Top of Records provided

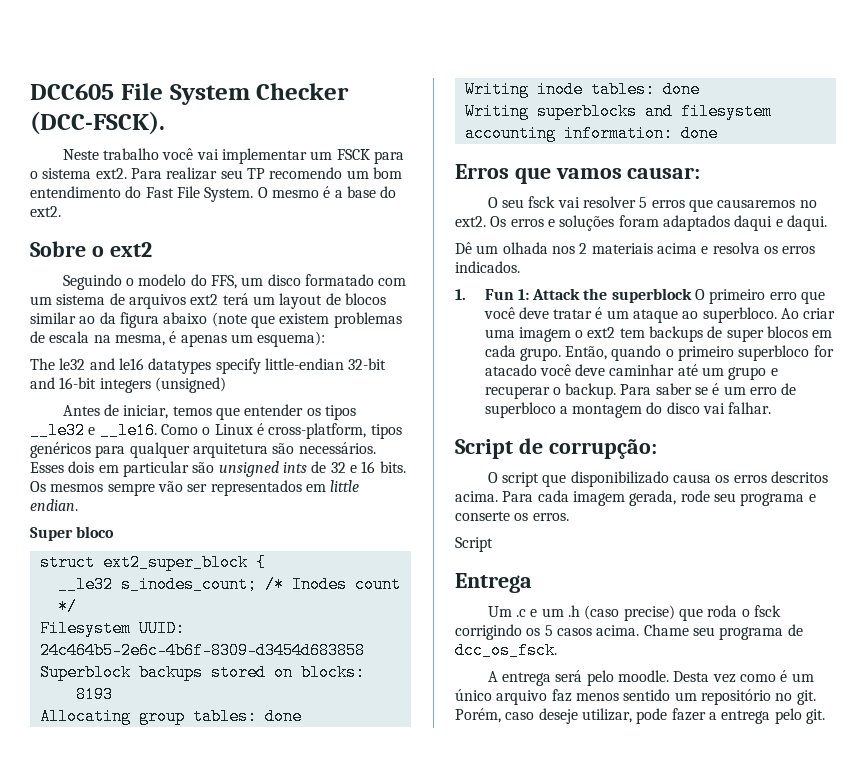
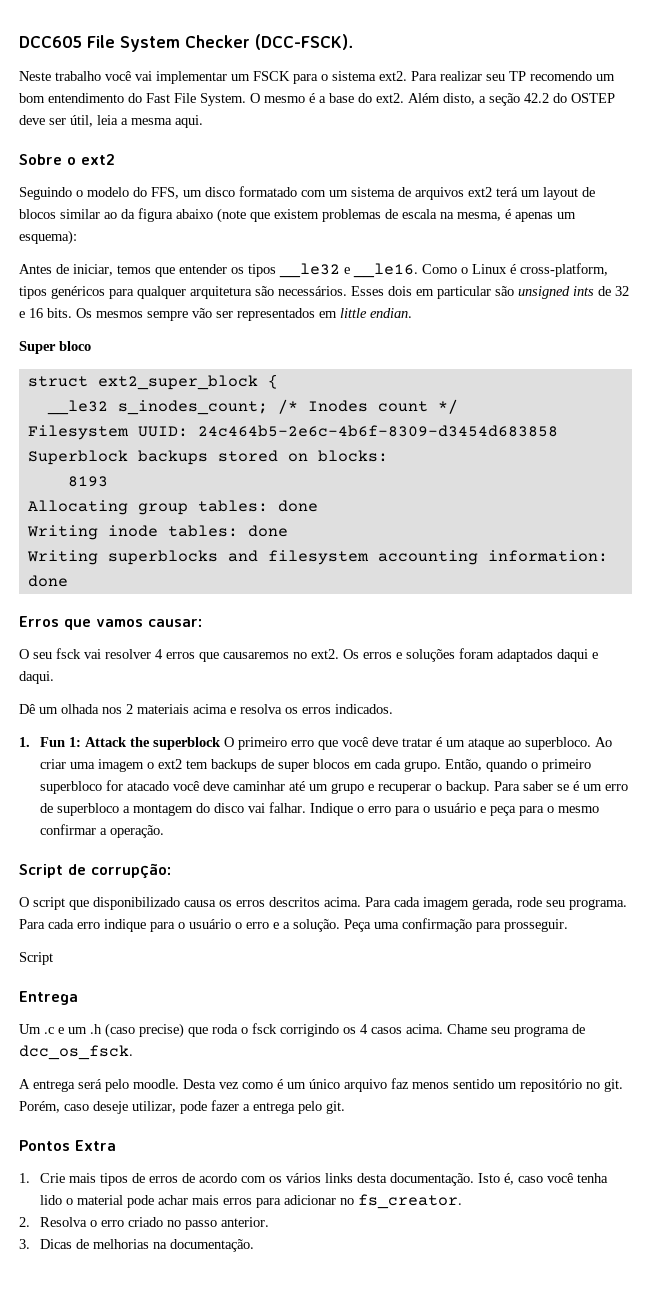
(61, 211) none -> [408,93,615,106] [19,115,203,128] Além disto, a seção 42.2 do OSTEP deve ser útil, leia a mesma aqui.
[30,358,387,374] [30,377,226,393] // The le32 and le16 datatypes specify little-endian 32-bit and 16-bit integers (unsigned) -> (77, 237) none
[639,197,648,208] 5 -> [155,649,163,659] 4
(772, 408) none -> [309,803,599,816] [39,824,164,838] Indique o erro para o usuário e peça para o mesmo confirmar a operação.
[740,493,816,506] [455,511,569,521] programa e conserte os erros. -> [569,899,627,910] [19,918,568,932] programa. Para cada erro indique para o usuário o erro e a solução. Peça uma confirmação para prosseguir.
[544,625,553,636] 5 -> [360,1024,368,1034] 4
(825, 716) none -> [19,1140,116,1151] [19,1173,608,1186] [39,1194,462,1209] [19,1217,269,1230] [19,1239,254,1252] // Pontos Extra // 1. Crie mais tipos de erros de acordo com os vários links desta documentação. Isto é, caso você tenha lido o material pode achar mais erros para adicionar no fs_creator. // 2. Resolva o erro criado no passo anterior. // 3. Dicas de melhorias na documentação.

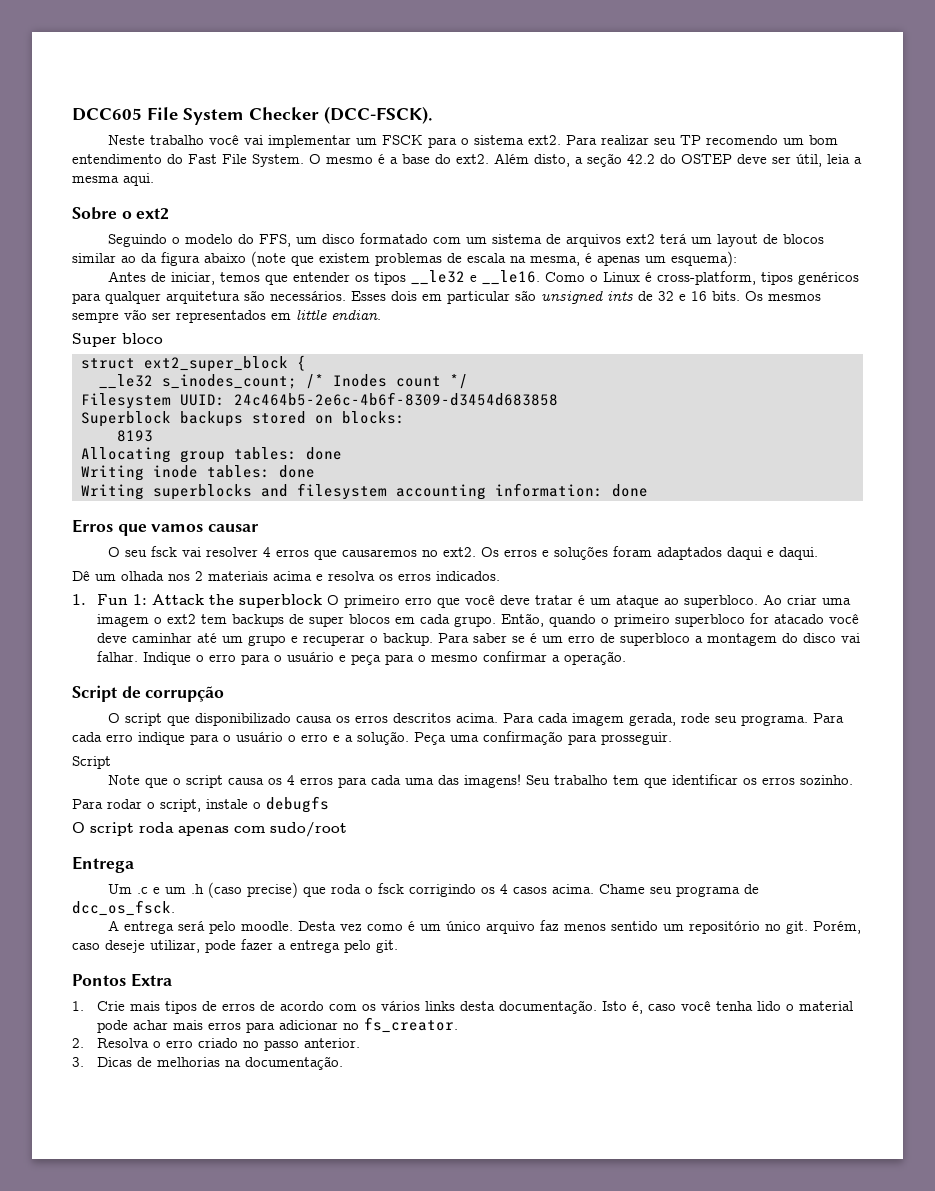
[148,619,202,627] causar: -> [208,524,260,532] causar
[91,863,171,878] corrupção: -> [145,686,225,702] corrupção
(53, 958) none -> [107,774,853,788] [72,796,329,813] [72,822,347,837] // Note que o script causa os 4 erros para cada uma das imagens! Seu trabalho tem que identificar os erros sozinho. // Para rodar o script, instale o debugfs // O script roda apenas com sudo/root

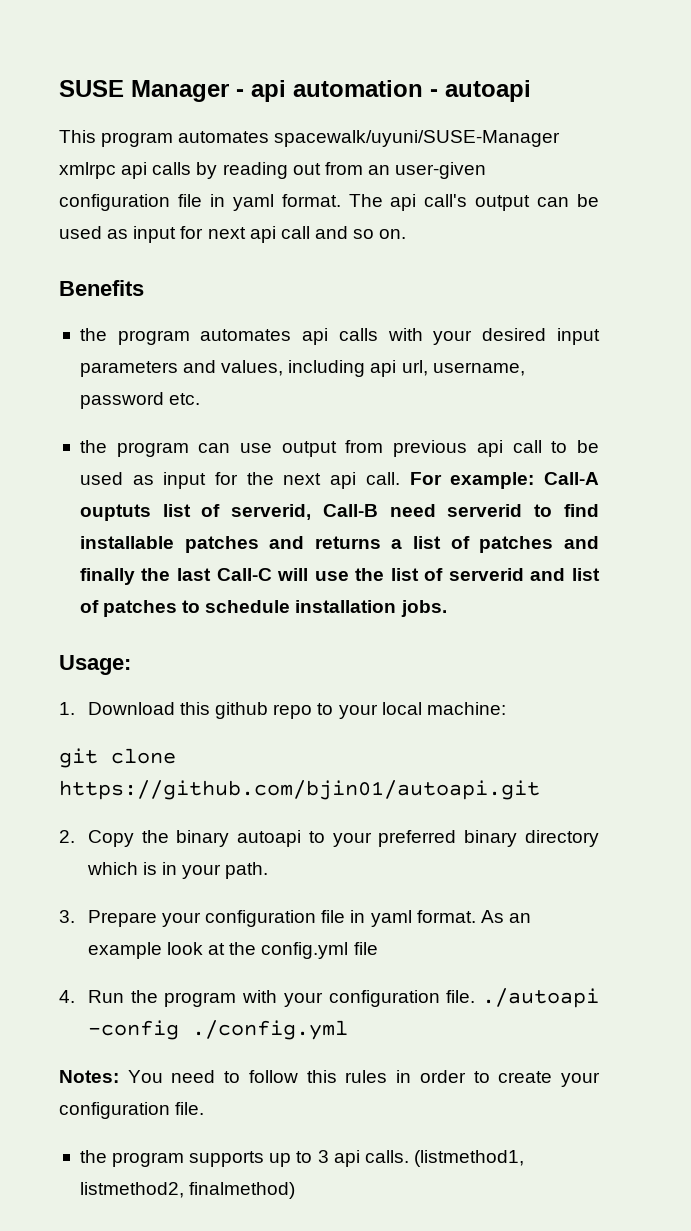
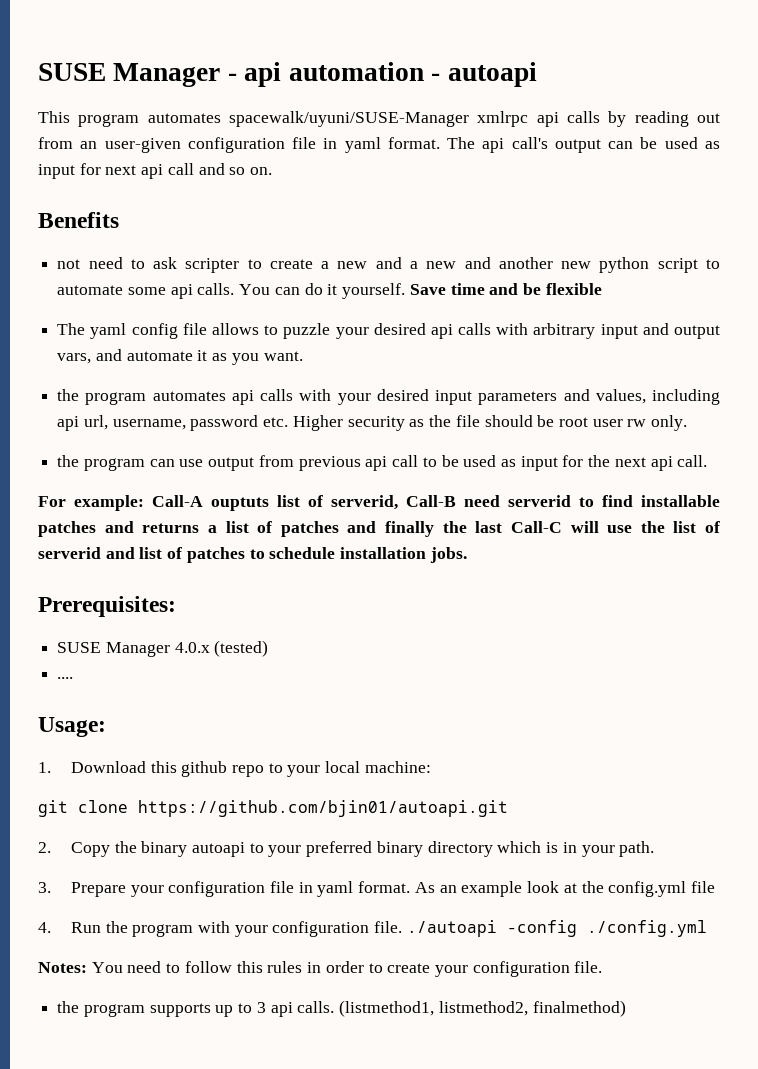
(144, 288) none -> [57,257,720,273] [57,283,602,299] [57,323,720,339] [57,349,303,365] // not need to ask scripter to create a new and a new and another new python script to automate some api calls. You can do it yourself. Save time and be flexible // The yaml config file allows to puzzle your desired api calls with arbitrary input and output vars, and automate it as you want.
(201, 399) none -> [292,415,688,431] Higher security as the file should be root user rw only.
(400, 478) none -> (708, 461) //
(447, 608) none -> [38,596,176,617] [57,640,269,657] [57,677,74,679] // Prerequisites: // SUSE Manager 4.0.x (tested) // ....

Bottom of Records provided

- Requirement: Count each line of the material that includes "cada", and reply with only the count.

- Solution to the problem: 2